Thursday, March 08, 2012

mind the gap

I have no idea why I’ve read the Washington Examiner. Well, I do. I saw the headline about commuting costs and grabbed a copy to see if it addressed my ongoing advice/rant to people about the costs of living, proximities, and the ‘walking dead’-like life beyond the beltway. At the same time, I wanted some numbers that might enlighten my fellow Metro riders when the endless debates –revived every time there’s a WMATA budget announcement – about fare hikes explode. As a preface: I think WMATA is probably one of the most poorly run organizations you can find. The safety issues, infrastructure failures, and big step increases in fares, for less service, are problematic. But, you could live in Birmingham, Alabama or Nashville, Tennessee and be paying more to commute on average than you do here.

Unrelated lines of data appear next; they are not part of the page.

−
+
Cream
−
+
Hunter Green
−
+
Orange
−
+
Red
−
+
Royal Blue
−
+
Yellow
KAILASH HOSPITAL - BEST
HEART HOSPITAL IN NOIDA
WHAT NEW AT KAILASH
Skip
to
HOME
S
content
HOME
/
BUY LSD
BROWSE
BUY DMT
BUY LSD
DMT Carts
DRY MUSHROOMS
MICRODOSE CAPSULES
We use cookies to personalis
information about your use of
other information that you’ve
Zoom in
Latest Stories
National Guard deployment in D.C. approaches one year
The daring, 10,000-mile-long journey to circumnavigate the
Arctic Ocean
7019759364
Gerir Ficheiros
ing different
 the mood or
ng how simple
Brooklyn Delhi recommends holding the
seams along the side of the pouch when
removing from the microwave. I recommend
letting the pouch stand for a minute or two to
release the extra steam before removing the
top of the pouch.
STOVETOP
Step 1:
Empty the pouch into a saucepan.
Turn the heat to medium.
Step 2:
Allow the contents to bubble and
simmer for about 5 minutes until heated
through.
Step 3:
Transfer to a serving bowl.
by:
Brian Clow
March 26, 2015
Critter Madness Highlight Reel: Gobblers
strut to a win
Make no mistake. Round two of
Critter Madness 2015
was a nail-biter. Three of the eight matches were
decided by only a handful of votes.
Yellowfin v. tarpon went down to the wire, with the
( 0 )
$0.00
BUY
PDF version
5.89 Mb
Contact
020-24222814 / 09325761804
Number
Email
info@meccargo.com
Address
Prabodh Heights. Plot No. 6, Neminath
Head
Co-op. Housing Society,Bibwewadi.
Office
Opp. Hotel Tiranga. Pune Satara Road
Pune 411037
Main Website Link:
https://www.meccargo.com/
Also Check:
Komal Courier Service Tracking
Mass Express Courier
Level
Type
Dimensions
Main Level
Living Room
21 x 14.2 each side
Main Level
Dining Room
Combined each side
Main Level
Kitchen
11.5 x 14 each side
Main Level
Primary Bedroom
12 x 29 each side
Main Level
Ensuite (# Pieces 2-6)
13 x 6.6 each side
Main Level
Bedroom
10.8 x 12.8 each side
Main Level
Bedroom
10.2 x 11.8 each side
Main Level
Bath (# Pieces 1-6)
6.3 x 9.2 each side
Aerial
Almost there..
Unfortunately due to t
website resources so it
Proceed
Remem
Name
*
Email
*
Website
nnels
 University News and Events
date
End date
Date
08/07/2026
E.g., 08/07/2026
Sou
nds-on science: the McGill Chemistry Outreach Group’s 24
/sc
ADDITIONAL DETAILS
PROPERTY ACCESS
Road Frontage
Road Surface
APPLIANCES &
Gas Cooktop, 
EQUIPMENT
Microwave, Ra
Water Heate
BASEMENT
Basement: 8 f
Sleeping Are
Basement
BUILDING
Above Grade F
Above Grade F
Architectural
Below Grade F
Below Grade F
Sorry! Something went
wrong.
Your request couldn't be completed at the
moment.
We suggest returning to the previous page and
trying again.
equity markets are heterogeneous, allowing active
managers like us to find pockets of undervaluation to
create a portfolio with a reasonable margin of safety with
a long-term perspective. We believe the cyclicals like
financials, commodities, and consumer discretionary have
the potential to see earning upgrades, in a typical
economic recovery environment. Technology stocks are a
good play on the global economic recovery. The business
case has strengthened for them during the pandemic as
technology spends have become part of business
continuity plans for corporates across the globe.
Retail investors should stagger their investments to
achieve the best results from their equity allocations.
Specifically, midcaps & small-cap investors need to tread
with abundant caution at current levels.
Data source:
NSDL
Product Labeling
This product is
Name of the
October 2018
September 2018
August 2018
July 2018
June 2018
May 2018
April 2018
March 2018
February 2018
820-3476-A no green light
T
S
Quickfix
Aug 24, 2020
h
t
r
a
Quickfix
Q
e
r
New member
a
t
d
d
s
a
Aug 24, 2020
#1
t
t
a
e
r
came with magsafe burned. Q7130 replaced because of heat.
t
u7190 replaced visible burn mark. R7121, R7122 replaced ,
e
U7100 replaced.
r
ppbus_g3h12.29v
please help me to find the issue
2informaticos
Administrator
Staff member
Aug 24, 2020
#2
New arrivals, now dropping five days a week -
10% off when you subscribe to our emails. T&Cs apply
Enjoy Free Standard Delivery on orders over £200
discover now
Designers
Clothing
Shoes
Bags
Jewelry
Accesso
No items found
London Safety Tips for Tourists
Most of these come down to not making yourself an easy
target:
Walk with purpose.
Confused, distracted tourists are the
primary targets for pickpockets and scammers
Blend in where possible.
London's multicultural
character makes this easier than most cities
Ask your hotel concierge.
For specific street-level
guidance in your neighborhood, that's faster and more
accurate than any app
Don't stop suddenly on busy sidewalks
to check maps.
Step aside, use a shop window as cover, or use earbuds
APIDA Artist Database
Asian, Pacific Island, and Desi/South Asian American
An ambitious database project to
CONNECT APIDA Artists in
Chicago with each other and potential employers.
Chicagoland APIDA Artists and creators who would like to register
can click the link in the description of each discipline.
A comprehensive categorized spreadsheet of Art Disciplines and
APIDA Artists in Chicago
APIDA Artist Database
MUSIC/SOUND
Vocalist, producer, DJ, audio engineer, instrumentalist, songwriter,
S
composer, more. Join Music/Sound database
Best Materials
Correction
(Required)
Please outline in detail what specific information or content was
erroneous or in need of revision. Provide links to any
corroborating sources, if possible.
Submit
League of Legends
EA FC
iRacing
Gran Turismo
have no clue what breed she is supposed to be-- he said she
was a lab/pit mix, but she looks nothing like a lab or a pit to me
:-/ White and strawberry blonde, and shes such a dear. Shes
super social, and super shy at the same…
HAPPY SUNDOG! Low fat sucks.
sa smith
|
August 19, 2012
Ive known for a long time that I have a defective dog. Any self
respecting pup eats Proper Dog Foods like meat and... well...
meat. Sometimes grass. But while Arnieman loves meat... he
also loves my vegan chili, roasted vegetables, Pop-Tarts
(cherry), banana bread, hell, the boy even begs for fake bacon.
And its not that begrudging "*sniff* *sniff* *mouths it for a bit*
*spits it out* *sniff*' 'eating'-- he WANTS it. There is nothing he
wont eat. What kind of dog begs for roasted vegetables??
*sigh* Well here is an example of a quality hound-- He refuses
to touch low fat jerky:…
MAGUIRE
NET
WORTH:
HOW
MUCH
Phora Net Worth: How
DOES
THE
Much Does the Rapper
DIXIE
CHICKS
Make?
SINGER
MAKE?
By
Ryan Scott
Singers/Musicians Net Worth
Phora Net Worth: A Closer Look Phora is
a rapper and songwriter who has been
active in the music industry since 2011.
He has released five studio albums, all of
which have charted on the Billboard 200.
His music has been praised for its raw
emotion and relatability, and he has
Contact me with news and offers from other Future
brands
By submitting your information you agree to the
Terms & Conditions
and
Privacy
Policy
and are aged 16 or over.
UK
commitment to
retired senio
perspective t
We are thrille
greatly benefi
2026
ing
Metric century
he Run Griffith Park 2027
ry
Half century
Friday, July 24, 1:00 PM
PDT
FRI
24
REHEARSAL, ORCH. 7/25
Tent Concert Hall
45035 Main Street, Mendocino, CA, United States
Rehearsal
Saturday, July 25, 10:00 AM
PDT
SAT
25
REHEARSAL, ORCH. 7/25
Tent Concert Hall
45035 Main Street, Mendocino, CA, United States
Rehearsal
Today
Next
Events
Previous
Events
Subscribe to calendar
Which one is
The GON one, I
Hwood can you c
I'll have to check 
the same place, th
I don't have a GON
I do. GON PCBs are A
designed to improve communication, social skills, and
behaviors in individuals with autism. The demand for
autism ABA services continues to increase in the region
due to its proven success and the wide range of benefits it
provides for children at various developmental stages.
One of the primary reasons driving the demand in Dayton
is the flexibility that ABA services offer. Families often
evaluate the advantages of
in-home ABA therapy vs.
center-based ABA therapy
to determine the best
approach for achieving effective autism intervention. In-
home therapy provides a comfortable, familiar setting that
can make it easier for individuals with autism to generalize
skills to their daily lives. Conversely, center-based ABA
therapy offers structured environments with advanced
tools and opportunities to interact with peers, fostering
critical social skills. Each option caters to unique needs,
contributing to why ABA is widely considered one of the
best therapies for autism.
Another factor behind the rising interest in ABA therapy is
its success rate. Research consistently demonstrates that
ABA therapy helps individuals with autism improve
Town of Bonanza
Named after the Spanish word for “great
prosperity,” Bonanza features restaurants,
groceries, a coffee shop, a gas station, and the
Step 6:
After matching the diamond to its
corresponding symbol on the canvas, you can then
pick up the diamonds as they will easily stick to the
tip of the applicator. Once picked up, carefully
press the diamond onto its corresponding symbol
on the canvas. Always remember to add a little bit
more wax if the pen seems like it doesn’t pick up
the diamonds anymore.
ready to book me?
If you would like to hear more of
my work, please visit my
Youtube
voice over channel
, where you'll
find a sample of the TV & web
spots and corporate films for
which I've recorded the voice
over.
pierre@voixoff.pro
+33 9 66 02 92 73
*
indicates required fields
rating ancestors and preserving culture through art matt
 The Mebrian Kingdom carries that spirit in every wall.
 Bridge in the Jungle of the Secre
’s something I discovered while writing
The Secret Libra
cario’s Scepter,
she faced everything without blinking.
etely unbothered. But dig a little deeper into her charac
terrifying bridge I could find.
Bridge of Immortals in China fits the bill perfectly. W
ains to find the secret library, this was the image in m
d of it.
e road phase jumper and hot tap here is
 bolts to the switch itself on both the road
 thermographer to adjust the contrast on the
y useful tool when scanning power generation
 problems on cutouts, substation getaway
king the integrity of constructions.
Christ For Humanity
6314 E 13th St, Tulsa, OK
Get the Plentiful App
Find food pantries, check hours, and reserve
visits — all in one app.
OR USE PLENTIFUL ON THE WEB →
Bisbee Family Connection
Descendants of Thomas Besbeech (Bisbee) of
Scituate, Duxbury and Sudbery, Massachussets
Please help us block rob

According to the story, the average monthly cost for commuting in the DC area is about $12,644 per year. I’m assuming that for a household and not a single person. If you’re young, single and living near a Metro station, even one beyond District bounds, you’re paying about $1,700 a year to commute in and out of the city at rush hour, per working adult. Are the delays? Does L’Enfant sometimes smell of fish? Are tourists a problem? Yes to all. Then again, you don’t have to deal with traffic, the system can function far better than cars in bad weather, and you’re paying about a quarter the cost of the average car living knucklehead. Ask those Leesburg commuters about that 16 hour hell-commute from two winters ago. You’re saving $9,000 per year just on commuting - $750 per month that can go to rent or a mortgage payment. This was all quite obvious even before the article, but people didn’t want to hear it. I had fellow students (young ones) who commuted 25-40 miles per day to go to class – aside from their work schedule – because the horrid suburban garden apartment they are sharing with a little known, trashy roommate was $150 cheaper per month. That ‘benefit’ disappeared when you drove your first 200 miles each month – or three days of class. Add in parking and the time you’ve wasted and this deal went south the moment you signed your lease.

I wondered what our commuter financial hit came to so I did some maths. According to AAA’s driving costs, which include things like insurance, maintenance, gas, etc., it costs us about $.78 per mile to drive Galactica. X runs 19 miles per day (20 days per month) for $300. L rides the WMATA bus to school for $60 per month. My walk/bus/Metro/bus/walk commute is $200 per month. The boys walk their bags of bones to the school bus everyday for nothing. Even taking into account L’s ‘commute’, we only come to about $560 per month / $6,700 per year. I can’t imagine how commuting sucks away the cash for those paying twice what we pay. There are no doubt there are those who are yanking that average up and area paying upwards of $18,000 per year just for commuting. And, quite truthfully, since my company gives me $200 for commuting each month (straight cash, no taxes), and L.’s commute shouldn’t really count, we are at something like $3,600 per year.

I’m glad we staying in our area when we bought. I think we make lots of money, but another $9,000 needed for commuting would be pretty difficult to pull off.